## TASK BRIEF:
Take the material below and restate it word for word, stopping after the line in which "工程名字就是你的 Lora 的名字，通常是一个主题，或者一个画风，或者一个人物。" occurs.

## GIVEN DATA:
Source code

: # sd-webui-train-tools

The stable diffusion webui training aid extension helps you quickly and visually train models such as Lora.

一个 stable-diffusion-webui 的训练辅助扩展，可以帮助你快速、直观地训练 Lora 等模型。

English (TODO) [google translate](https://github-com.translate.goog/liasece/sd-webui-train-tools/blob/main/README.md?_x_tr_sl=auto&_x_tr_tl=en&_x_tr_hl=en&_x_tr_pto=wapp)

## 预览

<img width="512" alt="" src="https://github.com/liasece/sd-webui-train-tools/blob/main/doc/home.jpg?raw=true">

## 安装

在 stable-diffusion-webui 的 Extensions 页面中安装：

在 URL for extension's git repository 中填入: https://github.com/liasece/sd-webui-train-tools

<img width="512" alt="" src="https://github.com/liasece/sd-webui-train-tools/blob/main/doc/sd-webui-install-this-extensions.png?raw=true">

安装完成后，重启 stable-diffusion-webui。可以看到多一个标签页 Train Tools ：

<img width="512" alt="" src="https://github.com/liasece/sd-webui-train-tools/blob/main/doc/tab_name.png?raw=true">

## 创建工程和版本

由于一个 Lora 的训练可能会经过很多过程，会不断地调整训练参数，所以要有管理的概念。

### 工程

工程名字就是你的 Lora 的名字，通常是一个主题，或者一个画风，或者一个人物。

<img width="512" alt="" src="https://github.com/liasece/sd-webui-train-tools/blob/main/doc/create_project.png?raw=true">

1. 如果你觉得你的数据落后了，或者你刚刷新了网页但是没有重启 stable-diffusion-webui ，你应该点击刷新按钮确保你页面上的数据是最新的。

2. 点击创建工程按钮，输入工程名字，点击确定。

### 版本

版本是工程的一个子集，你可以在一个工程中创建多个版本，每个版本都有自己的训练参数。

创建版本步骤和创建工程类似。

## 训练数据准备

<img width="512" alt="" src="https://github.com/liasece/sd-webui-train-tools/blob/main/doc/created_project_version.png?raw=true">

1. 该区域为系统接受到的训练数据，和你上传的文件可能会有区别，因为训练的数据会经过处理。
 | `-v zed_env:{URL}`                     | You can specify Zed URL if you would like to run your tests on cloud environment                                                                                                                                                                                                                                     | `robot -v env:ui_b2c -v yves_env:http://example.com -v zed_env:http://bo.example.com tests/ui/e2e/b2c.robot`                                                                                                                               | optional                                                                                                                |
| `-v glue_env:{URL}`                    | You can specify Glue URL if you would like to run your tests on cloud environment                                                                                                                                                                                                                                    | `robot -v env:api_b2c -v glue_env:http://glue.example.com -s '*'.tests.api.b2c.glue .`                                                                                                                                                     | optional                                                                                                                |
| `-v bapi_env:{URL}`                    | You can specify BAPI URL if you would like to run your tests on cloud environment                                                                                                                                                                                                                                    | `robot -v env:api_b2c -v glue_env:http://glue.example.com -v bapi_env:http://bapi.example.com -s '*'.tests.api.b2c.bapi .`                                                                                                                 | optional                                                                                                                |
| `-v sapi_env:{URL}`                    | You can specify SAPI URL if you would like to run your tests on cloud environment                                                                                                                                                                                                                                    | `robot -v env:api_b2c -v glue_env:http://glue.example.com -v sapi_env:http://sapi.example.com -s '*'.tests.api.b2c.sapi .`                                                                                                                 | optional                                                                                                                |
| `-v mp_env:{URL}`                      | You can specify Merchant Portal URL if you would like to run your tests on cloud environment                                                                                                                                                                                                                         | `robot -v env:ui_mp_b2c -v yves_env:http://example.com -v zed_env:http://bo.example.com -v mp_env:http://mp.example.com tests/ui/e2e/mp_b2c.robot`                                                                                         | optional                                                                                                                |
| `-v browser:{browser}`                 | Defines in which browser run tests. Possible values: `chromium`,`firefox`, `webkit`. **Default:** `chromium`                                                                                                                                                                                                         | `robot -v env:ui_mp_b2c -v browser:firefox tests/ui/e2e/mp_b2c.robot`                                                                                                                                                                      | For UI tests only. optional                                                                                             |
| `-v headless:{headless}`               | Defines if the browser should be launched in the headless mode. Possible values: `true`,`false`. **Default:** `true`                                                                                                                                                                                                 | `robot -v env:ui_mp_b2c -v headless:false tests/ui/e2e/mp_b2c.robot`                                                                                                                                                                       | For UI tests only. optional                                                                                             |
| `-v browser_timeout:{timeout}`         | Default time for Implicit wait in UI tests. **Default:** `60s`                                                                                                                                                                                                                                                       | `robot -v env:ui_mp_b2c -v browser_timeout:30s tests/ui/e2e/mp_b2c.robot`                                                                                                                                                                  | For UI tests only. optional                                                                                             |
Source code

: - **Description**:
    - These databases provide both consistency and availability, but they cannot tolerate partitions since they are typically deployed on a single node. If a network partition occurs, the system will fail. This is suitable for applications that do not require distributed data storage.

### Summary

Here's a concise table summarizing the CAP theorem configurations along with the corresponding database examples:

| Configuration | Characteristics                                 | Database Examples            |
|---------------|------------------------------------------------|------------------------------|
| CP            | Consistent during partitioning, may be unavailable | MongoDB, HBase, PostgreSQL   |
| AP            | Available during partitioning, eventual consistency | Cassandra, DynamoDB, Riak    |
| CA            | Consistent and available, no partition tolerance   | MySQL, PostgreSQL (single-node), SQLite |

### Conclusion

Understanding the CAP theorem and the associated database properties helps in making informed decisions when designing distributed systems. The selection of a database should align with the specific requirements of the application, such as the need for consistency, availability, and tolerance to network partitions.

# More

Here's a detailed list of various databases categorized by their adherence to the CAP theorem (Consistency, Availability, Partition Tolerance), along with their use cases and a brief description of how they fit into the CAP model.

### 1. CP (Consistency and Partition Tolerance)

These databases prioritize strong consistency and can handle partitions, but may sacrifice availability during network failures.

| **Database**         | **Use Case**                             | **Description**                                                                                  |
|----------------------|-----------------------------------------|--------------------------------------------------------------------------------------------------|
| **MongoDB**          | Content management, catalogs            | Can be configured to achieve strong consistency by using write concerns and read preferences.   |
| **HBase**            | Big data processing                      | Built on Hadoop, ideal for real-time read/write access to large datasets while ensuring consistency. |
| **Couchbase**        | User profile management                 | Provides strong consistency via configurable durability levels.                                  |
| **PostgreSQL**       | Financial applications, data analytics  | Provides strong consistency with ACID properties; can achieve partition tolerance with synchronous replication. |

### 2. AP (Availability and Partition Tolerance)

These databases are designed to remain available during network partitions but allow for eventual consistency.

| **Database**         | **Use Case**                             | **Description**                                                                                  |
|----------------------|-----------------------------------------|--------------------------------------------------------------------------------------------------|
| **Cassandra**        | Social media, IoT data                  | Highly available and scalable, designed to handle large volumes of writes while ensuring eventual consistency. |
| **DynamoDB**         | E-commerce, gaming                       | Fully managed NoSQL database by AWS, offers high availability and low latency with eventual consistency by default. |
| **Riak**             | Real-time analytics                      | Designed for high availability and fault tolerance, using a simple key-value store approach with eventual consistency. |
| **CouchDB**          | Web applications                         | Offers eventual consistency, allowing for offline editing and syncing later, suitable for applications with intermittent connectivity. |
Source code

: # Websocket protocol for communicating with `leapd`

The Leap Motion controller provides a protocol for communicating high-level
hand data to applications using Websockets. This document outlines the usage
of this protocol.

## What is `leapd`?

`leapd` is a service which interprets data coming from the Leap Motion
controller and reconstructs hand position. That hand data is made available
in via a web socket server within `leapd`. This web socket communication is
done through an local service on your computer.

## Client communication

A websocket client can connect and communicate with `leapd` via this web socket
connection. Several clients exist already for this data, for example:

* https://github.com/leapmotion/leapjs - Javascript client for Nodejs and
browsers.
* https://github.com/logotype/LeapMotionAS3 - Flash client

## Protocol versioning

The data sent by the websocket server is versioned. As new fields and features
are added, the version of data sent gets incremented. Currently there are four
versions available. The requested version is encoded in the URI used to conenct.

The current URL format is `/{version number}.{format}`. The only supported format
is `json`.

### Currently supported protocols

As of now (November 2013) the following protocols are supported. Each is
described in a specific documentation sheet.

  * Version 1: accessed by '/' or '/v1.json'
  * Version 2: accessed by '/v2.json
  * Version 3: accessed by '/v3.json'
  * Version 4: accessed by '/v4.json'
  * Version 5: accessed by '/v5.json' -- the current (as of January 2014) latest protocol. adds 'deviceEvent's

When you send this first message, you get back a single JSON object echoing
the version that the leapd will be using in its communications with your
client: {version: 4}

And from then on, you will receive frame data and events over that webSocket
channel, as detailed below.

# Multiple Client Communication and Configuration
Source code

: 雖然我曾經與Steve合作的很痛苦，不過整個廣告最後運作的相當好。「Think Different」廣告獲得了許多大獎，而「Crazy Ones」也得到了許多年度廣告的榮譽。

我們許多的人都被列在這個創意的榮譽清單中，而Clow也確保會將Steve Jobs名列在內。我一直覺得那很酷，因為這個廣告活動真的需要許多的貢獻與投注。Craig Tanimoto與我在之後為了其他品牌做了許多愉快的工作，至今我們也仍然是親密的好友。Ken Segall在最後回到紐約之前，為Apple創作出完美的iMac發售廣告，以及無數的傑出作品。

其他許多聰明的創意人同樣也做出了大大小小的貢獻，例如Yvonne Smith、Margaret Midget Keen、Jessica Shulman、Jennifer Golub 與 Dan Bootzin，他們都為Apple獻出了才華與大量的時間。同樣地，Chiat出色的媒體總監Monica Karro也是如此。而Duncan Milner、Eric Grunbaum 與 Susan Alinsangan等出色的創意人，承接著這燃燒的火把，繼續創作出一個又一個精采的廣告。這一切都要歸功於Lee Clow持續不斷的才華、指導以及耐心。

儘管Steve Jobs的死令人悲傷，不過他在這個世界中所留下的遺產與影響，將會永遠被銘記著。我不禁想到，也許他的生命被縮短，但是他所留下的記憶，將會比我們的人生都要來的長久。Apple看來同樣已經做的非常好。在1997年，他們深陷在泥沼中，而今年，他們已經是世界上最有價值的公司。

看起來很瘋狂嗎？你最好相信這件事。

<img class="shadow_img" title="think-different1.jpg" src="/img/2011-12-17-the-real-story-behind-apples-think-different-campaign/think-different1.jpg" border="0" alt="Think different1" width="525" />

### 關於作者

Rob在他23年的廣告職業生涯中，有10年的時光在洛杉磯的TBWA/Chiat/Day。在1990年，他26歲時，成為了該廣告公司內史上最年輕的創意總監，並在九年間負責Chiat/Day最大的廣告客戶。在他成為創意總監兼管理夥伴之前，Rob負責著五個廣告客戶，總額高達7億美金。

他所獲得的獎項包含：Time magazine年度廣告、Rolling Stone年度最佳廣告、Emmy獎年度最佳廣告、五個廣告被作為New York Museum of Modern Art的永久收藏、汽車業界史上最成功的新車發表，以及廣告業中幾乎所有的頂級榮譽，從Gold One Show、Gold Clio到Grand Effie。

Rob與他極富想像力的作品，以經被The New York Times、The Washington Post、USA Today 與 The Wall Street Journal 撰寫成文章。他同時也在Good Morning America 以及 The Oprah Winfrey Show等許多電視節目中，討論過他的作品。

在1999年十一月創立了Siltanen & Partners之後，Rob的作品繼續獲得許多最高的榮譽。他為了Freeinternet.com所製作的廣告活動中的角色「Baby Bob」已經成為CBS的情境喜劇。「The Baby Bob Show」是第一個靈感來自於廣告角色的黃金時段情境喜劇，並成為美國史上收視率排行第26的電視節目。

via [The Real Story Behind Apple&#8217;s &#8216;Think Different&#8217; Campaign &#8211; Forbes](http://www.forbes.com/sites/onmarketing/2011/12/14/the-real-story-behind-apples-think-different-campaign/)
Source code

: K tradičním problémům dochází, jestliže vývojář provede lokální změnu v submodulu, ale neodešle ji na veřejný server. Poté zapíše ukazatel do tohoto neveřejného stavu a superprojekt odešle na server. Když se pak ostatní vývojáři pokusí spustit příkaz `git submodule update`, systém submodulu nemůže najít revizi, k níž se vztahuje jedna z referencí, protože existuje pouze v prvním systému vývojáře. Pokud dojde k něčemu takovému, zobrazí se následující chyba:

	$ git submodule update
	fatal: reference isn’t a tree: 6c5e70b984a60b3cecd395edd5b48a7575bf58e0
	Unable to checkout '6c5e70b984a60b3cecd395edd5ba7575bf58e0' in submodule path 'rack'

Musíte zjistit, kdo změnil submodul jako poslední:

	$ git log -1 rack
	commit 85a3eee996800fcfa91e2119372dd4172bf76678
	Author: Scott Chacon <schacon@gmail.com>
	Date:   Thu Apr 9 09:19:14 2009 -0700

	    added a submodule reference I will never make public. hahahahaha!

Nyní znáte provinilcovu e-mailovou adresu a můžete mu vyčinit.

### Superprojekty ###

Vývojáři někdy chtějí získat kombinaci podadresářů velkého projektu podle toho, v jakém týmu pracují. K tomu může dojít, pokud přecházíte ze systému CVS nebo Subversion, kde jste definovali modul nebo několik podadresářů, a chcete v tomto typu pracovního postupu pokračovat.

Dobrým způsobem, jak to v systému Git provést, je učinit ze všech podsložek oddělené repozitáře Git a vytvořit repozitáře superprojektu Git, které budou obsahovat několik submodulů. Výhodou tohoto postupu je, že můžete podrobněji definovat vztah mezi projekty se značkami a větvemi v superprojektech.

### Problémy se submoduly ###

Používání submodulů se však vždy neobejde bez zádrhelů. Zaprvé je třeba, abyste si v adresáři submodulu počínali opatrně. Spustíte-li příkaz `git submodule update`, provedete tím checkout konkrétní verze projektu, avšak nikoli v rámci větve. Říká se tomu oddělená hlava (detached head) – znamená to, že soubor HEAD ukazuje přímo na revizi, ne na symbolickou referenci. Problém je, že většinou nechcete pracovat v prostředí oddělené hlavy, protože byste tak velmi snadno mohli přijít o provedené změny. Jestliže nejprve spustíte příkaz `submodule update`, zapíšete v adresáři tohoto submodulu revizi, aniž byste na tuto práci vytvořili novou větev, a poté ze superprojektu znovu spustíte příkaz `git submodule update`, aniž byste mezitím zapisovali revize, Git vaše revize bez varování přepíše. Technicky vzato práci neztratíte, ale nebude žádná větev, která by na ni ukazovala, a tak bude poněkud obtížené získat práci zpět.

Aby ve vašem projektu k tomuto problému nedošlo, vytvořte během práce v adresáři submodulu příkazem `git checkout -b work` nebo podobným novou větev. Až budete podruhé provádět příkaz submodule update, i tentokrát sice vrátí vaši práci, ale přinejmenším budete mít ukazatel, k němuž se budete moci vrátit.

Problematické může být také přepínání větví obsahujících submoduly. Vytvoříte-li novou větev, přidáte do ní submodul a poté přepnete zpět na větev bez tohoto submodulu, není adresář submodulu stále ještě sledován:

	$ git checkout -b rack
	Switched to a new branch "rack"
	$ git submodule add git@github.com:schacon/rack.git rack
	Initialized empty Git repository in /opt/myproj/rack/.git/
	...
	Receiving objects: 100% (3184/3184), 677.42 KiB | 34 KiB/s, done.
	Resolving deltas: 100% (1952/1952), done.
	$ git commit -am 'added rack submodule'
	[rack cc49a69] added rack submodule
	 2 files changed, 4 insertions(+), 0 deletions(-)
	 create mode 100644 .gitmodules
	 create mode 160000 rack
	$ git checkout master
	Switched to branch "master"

## ANSWER SPACE:
Source code

: # sd-webui-train-tools

The stable diffusion webui training aid extension helps you quickly and visually train models such as Lora.

一个 stable-diffusion-webui 的训练辅助扩展，可以帮助你快速、直观地训练 Lora 等模型。

English (TODO) [google translate](https://github-com.translate.goog/liasece/sd-webui-train-tools/blob/main/README.md?_x_tr_sl=auto&_x_tr_tl=en&_x_tr_hl=en&_x_tr_pto=wapp)

## 预览

<img width="512" alt="" src="https://github.com/liasece/sd-webui-train-tools/blob/main/doc/home.jpg?raw=true">

## 安装

在 stable-diffusion-webui 的 Extensions 页面中安装：

在 URL for extension's git repository 中填入: https://github.com/liasece/sd-webui-train-tools

<img width="512" alt="" src="https://github.com/liasece/sd-webui-train-tools/blob/main/doc/sd-webui-install-this-extensions.png?raw=true">

安装完成后，重启 stable-diffusion-webui。可以看到多一个标签页 Train Tools ：

<img width="512" alt="" src="https://github.com/liasece/sd-webui-train-tools/blob/main/doc/tab_name.png?raw=true">

## 创建工程和版本

由于一个 Lora 的训练可能会经过很多过程，会不断地调整训练参数，所以要有管理的概念。

### 工程

工程名字就是你的 Lora 的名字，通常是一个主题，或者一个画风，或者一个人物。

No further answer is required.